What needs to be done –
Write out each line of the entries below that holds the word "elbow".

[Records to use Boundary: Start]

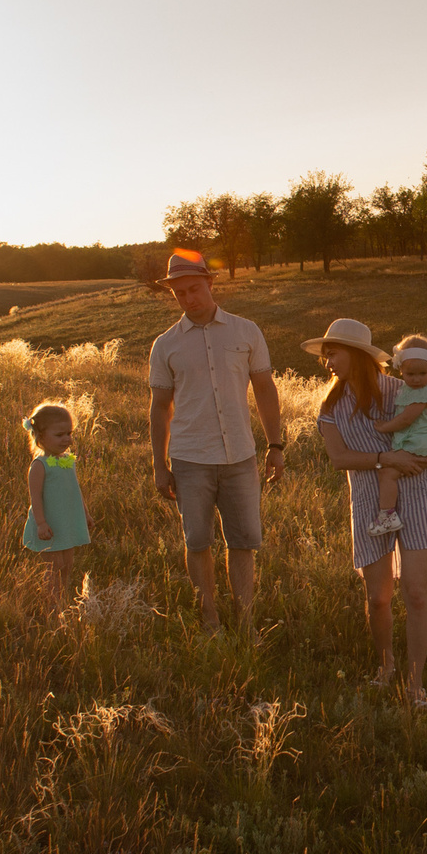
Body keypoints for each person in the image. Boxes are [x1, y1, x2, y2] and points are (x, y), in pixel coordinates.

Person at [145, 249, 286, 634]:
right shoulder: (166, 344)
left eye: (194, 289)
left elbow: (264, 389)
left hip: (240, 456)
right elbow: (160, 408)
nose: (189, 299)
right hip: (190, 459)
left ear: (210, 283)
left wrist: (276, 446)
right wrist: (159, 465)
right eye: (180, 293)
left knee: (242, 542)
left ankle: (246, 622)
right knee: (198, 543)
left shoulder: (245, 331)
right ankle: (210, 621)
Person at [304, 318, 427, 706]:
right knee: (378, 597)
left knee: (416, 593)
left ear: (359, 354)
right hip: (369, 499)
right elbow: (338, 458)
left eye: (333, 352)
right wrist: (386, 458)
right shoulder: (331, 405)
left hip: (415, 493)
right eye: (325, 354)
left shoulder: (402, 388)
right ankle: (386, 668)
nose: (327, 360)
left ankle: (415, 685)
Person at [366, 334, 427, 537]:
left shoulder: (423, 393)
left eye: (423, 373)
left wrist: (385, 427)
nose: (417, 379)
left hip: (422, 445)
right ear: (401, 370)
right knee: (418, 467)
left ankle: (387, 515)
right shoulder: (411, 390)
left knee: (387, 473)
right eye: (411, 374)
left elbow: (405, 420)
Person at [20, 400, 89, 607]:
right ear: (40, 436)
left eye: (69, 434)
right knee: (54, 566)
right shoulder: (39, 466)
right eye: (59, 435)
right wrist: (40, 523)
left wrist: (85, 514)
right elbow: (35, 497)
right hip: (49, 524)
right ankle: (52, 606)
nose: (67, 439)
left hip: (66, 521)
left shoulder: (67, 460)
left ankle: (62, 601)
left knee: (67, 564)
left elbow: (75, 490)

[Records to use Boundary: End]

Expected answer –
left elbow: (264, 389)
right elbow: (160, 408)
right elbow: (338, 458)
left elbow: (405, 420)
right elbow: (35, 497)
left elbow: (75, 490)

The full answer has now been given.